- **How to complete this task**
Set down, word for word, the stretch of the Nipah virus text from "Nipah virus (NiV), an" through "potential certainly exists.".

- **Document extract**
══════════

Nipah virus (NiV), an RNA virus, and Nipah virus infection (NiVI) are relatively recently discovered entities. NiVI is a particularly lethal infection, with a mortality rate usually higher than 50%. Its reservoir is the flying fruit bat, but it can infect a wide range of mammals, including humans. NiV has been cited as a potential agent of bioterrorism because of many suitable physical attributes of the virus and the high mortality caused by the infection in people. Although there is no evidence of any country or group attempting to weaponize NiV, the potential certainly exists.

History and discovery

Suddenly, in September 1998, pigs in major production areas in Peninsular Malaysia began falling ill with febrile encephalitis, and piglets began dying of a disease not previously known. Most adult pigs survived. That outbreak persisted until February 1999. During that time, other outbreaks popped up in a different state in two different locations. Initially, the disease was attributed to Japanese encephalitis (JE) virus infections because pigs were known to be amplifying hosts of that virus. However, death is not characteristic of JE virus infections in adult pigs. At the same time, people were also becoming ill with fever, myalgia and encephalitis in the affected area, and more than 200 individuals were admitted to the hospital. Human cases did not fit the usual pattern for JE outbreaks. Clinical human encephalitis cases in JE occur more frequently in children than in adults. In Malaysia, most affected individuals were adult men, many of whom had physical contact with pigs. Many human cases were in clusters within the same household. These observations cast doubts on JE as the etiological agent responsible for the human and pig cases. Interestingly, no cases were reported in Malay villages that are predominantly Muslim and do not maintain pigs, even though they were located close to the affected ethnic Chinese pig farms. Coincidentally, several abattoir workers in Singapore also became infected after handling pigs imported from Malaysia.

══════════

- **Data extract**
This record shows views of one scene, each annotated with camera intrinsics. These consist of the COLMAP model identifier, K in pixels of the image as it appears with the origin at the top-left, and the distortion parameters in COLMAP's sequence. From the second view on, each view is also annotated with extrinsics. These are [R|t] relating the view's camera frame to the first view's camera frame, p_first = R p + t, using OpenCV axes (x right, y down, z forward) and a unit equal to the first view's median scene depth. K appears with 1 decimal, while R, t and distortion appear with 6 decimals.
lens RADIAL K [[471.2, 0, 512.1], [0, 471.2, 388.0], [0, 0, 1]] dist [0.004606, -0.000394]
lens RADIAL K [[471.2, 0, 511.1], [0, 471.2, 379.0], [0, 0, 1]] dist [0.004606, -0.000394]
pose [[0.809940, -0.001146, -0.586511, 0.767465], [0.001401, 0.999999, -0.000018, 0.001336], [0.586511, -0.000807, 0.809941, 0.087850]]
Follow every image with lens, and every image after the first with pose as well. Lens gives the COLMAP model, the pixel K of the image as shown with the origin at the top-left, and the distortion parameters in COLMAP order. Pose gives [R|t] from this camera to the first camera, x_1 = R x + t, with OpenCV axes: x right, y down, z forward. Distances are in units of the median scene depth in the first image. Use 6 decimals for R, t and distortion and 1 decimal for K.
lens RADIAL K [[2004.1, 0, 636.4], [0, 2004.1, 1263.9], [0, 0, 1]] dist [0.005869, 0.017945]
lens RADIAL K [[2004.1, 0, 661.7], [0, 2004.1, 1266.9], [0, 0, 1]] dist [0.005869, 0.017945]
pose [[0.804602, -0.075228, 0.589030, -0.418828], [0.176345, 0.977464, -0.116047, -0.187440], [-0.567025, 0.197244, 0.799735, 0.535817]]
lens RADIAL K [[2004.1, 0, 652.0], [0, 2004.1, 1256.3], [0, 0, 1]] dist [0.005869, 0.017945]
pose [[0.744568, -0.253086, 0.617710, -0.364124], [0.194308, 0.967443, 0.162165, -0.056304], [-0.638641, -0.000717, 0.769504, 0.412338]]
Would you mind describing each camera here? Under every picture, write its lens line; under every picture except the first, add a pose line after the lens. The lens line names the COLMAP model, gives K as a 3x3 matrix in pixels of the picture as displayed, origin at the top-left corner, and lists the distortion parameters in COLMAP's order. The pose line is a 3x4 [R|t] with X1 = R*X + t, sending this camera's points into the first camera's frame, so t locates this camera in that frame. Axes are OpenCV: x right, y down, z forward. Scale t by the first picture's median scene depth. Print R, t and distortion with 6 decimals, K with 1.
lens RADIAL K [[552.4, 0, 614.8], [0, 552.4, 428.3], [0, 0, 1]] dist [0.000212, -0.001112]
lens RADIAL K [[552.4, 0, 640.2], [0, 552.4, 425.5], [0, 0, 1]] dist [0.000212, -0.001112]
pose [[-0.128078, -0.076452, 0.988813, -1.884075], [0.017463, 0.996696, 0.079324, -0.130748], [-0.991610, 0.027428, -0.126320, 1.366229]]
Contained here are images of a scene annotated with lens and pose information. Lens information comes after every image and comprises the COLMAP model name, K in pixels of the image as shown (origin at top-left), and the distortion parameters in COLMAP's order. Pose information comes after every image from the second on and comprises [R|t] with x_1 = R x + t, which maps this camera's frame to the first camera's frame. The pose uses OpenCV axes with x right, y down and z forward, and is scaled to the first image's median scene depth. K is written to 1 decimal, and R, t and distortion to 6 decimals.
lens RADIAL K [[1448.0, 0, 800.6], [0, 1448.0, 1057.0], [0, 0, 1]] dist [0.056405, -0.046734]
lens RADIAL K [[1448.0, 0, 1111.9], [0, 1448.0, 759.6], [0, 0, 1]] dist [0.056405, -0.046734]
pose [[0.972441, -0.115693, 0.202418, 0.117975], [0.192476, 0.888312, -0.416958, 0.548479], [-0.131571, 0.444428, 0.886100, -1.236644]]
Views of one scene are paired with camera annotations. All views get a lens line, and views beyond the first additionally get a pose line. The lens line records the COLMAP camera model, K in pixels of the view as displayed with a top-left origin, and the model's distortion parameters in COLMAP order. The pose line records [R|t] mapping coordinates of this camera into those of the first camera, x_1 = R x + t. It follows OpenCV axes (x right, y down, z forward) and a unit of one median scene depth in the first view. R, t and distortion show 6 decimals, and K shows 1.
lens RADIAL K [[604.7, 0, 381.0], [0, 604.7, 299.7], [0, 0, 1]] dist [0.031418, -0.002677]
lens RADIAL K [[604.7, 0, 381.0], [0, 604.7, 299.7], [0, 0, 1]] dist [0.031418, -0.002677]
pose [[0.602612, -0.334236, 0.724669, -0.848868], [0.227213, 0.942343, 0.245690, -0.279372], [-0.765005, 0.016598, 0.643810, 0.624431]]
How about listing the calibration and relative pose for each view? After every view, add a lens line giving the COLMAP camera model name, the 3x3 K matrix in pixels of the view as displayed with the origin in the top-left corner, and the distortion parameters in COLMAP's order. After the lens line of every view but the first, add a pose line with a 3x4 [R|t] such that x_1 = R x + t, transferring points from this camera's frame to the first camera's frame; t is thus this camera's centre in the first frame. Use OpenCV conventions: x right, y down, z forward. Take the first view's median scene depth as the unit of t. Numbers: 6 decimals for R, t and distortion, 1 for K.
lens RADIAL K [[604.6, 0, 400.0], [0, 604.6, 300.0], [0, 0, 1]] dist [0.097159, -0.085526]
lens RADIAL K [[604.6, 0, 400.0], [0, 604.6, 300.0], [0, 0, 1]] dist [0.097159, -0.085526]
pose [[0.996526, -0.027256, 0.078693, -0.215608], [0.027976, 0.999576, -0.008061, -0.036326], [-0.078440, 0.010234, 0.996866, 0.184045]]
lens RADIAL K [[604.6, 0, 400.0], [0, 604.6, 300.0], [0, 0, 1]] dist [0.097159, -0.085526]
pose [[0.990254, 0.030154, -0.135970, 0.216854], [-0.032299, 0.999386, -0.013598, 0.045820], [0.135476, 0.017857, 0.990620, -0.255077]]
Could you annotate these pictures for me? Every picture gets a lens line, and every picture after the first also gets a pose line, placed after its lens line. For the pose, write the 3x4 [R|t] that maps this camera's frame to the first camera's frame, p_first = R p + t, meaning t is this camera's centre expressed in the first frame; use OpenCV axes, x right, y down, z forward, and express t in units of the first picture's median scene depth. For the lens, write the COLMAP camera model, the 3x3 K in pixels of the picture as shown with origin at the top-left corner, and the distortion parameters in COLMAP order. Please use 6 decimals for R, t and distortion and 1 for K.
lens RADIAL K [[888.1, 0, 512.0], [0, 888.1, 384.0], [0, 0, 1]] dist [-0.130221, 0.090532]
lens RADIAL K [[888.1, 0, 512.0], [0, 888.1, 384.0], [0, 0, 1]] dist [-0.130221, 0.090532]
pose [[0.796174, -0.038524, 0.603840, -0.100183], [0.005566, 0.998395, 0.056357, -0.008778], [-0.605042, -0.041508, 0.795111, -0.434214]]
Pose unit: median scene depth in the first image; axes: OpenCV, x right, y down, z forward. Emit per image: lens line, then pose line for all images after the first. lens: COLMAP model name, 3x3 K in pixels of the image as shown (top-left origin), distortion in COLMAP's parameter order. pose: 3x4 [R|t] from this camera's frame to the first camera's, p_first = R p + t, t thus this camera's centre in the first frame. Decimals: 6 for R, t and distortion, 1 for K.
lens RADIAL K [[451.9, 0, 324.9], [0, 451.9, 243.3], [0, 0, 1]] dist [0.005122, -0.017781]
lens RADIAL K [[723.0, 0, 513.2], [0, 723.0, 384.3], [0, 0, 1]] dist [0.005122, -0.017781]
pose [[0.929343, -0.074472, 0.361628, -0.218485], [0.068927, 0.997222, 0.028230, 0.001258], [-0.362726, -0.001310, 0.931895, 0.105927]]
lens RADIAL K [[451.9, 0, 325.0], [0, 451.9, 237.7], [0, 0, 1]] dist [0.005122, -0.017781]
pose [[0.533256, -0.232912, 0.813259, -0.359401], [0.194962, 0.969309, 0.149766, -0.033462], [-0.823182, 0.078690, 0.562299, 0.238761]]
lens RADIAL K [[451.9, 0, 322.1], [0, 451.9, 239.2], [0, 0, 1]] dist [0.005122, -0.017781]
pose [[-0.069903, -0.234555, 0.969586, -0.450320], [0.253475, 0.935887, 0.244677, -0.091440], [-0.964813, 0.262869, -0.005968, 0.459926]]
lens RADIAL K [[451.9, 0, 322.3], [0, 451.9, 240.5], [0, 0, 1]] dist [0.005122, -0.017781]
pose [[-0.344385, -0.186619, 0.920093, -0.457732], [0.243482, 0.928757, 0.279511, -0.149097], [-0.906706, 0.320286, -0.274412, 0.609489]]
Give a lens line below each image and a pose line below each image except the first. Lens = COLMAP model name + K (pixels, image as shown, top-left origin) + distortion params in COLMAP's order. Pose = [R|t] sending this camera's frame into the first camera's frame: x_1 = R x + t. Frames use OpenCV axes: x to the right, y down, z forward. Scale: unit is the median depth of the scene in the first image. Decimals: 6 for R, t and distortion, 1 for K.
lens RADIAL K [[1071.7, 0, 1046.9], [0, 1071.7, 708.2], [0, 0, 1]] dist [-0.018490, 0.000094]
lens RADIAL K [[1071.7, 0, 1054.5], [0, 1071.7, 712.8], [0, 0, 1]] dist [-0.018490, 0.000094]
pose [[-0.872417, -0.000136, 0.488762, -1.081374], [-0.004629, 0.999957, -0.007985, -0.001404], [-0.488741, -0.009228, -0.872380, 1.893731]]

══════════

- **Exercise solution**
Nipah virus (NiV), an RNA virus, and Nipah virus infection (NiVI) are relatively recently discovered entities. NiVI is a particularly lethal infection, with a mortality rate usually higher than 50%. Its reservoir is the flying fruit bat, but it can infect a wide range of mammals, including humans. NiV has been cited as a potential agent of bioterrorism because of many suitable physical attributes of the virus and the high mortality caused by the infection in people. Although there is no evidence of any country or group attempting to weaponize NiV, the potential certainly exists.